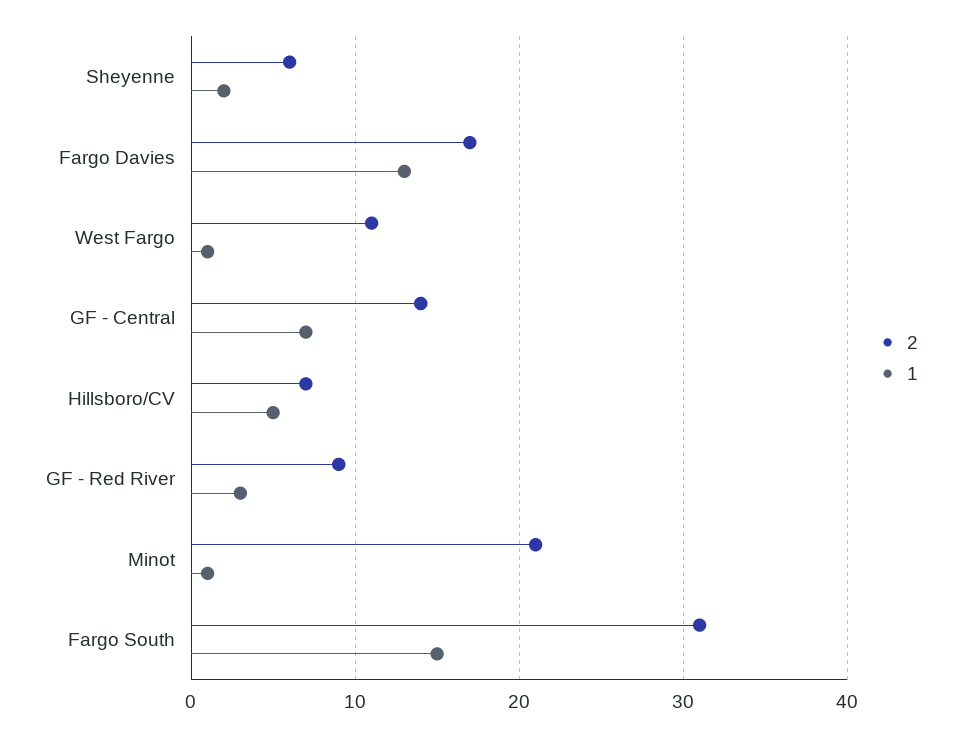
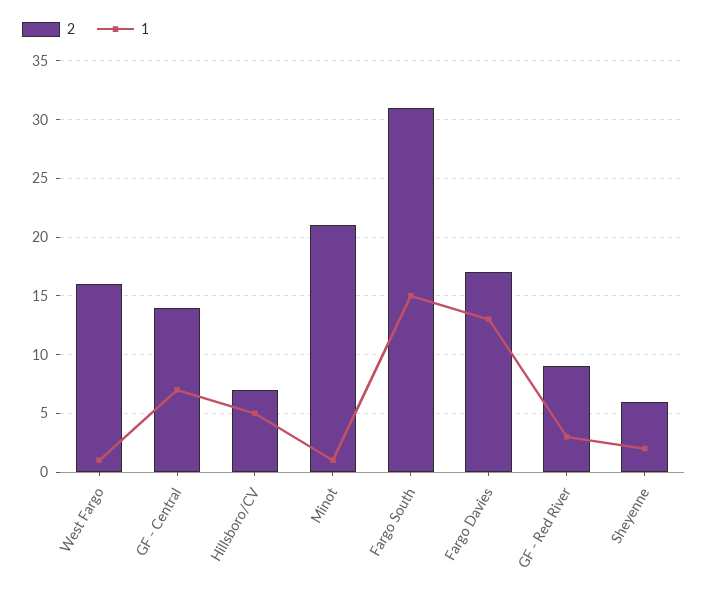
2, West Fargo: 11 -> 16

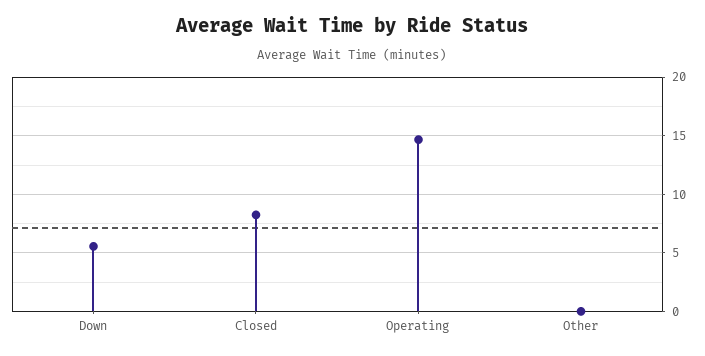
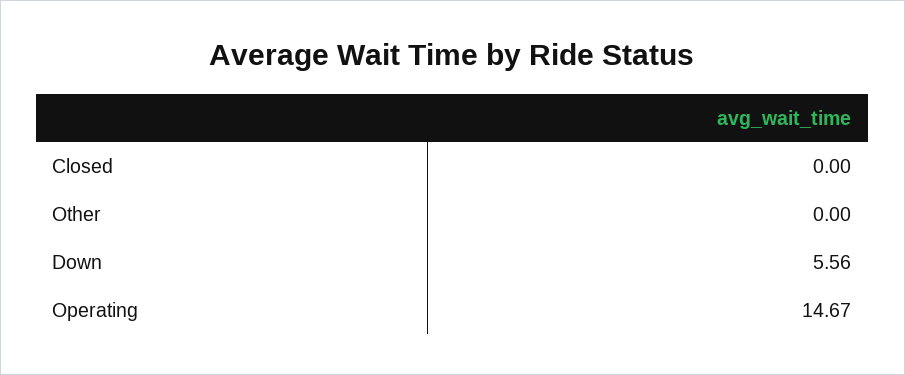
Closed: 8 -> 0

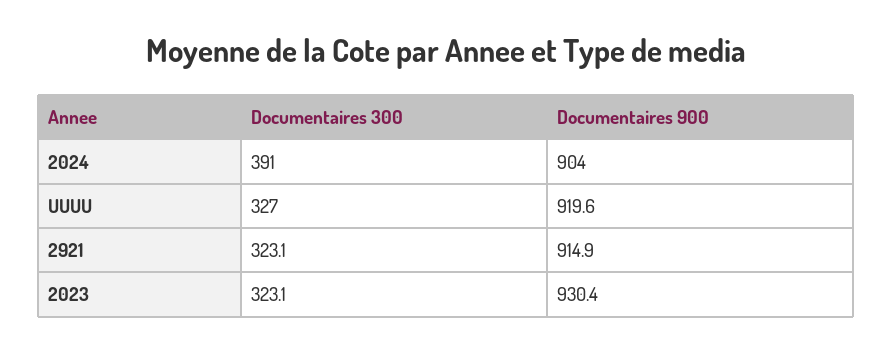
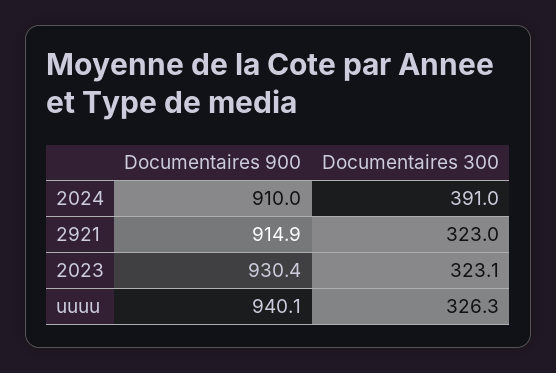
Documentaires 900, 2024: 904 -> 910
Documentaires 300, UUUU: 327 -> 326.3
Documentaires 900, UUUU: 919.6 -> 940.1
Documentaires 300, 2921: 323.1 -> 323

Task description:
Only the lines from the one containing "Documentaires 300, UUUU: 327 -> 326.3" through the last line of the records should appear, each written out exactly.

Result below:
Documentaires 300, UUUU: 327 -> 326.3
Documentaires 900, UUUU: 919.6 -> 940.1
Documentaires 300, 2921: 323.1 -> 323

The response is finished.